Samsung scion Lee sent back to prison
BILLIONAIRE Samsung scion Lee Jae-yong was sent back to prison yesterday after a South Korean court handed him a two-and-half-year sentence for his involvement in a 2016 corruption scandal that spurred massive protests and ousted South Korea’s then-president.
In a much-anticipated retrial, the Seoul High Court found Lee guilty of bribing then-President Park Geun-hye and her close confidante to win government support for a 2015 merger between two Samsung affiliates.

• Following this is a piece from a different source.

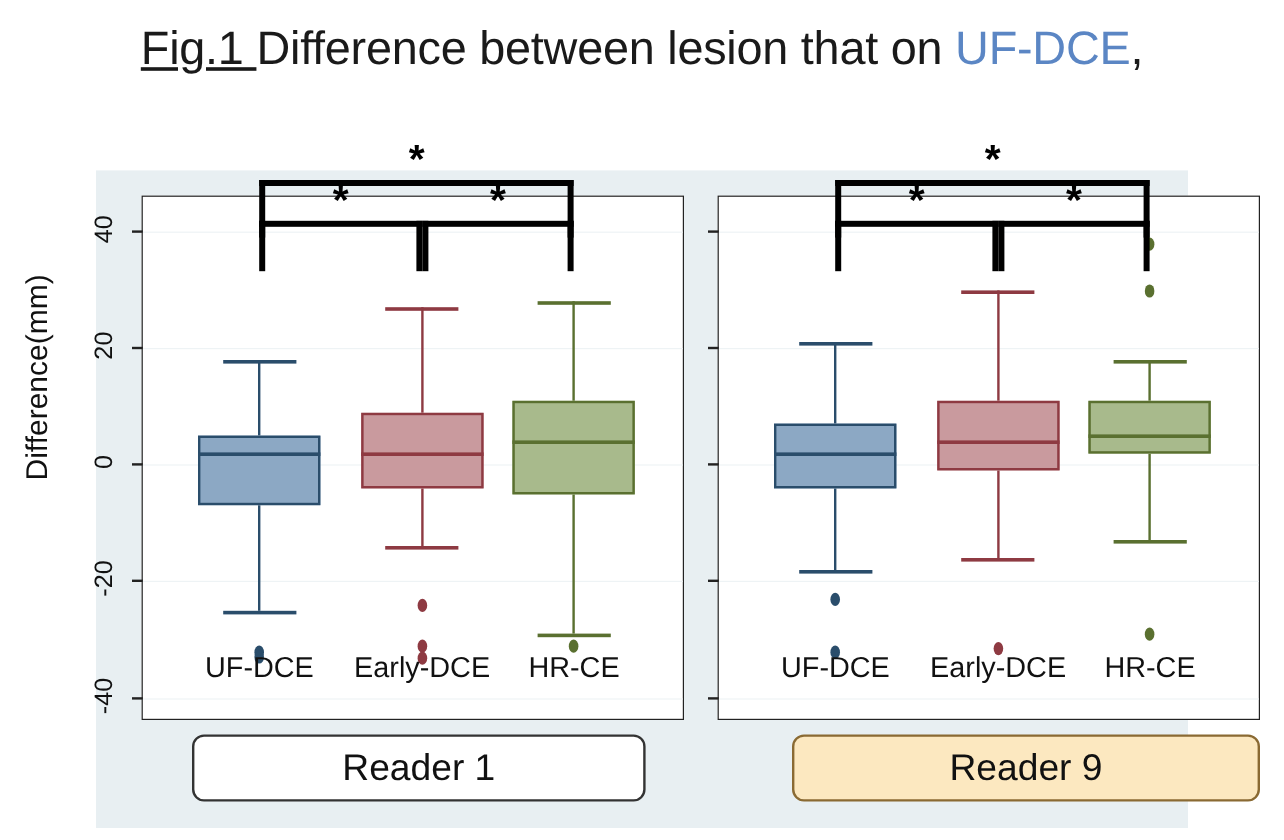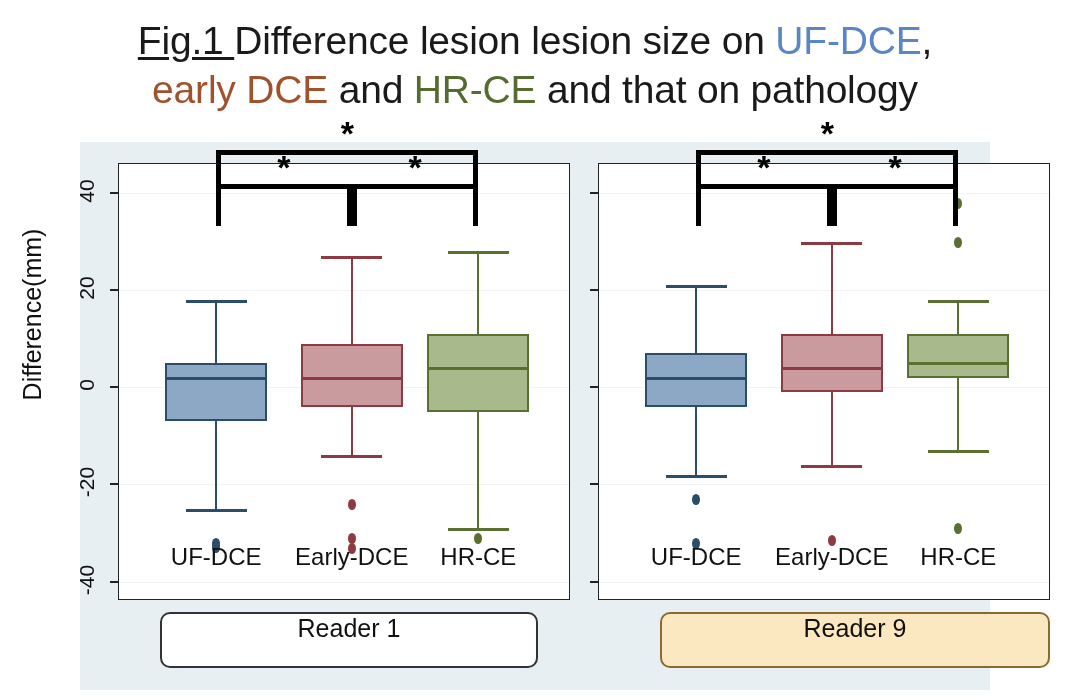"Difference lesion lesion size on" span { text: lesion lesion size -> between lesion that }
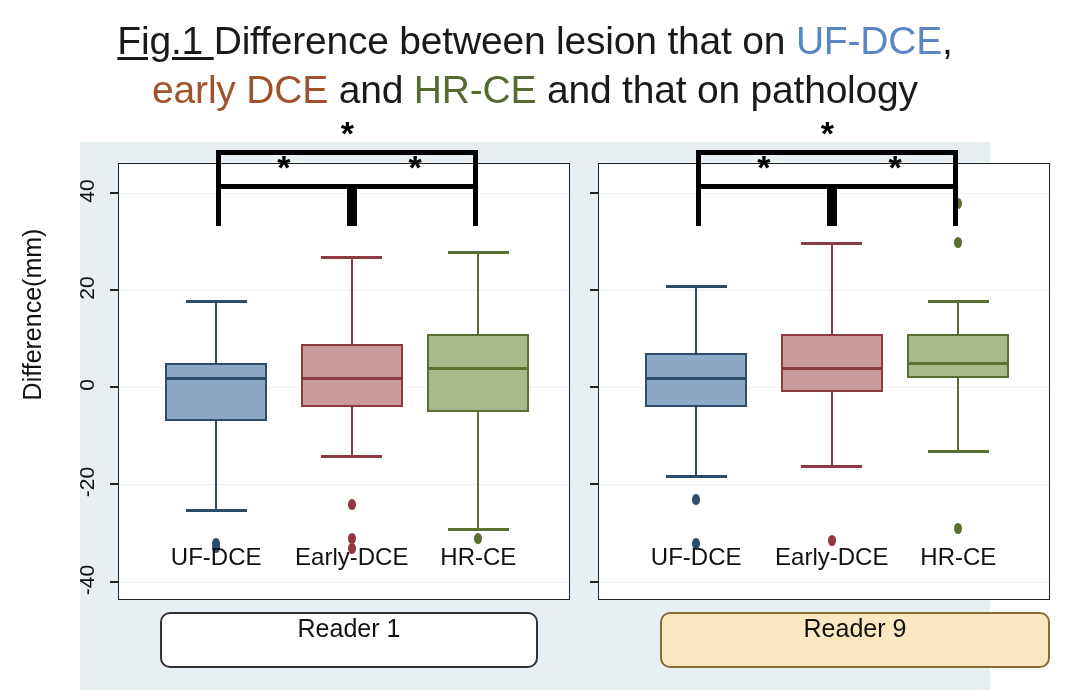"early DCE and HR-CE and" span.title-line { html: <span><span>early DCE</span><span> and </span><span>HR-CE</span><span> and that on pathology</span></span> -> none }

The deal helped strengthen his control over the country’s largest business group.
Lee’s lawyers had portrayed him as a victim of presidential power abuse and described the 2015 deal as part of “normal business activity.”
Wearing a mask and black suit and tie, Lee was taken into custody following the ruling. He didn’t answer questions by reporters upon his arrival at the court.
Injae Lee, an attorney who leads Lee Jae-yong’s defense team, expressed regret over the court’s decision, saying that the “essence of the case is that a former president abused power to infringe upon the freedom and property rights of a private company.”
He didn’t say whether there would be an appeal.
Lee Jae-yong helms the Samsung group in his capacity as vice chairman of Samsung Electronics, one of the world’s largest makers of computer chips and smartphones. In September last year, prosecutors separately indicted Lee on charges of stock price manipulation, breach of trust and auditing violations related to the 2015 merger.
It isn’t immediately clear what his prison term would mean for Samsung. Samsung didn’t show much signs of trouble during the previous time Lee spent in jail in 2017 and 2018. Samsung Electronics said earlier this month that its operating profit for the last quarter likely rose by 26 percent from the same period a year earlier to 9 trillion won (US$8.1 billion).
Lee, 52, was originally sentenced in 2017 to five years in prison for offering 8.6 billion won in bribes to Park and her longtime friend Choi Soon-sil. But he was freed after 11 months in February 2018 after the Seoul High Court reduced his term to 2 1/2 years and suspended his sentence.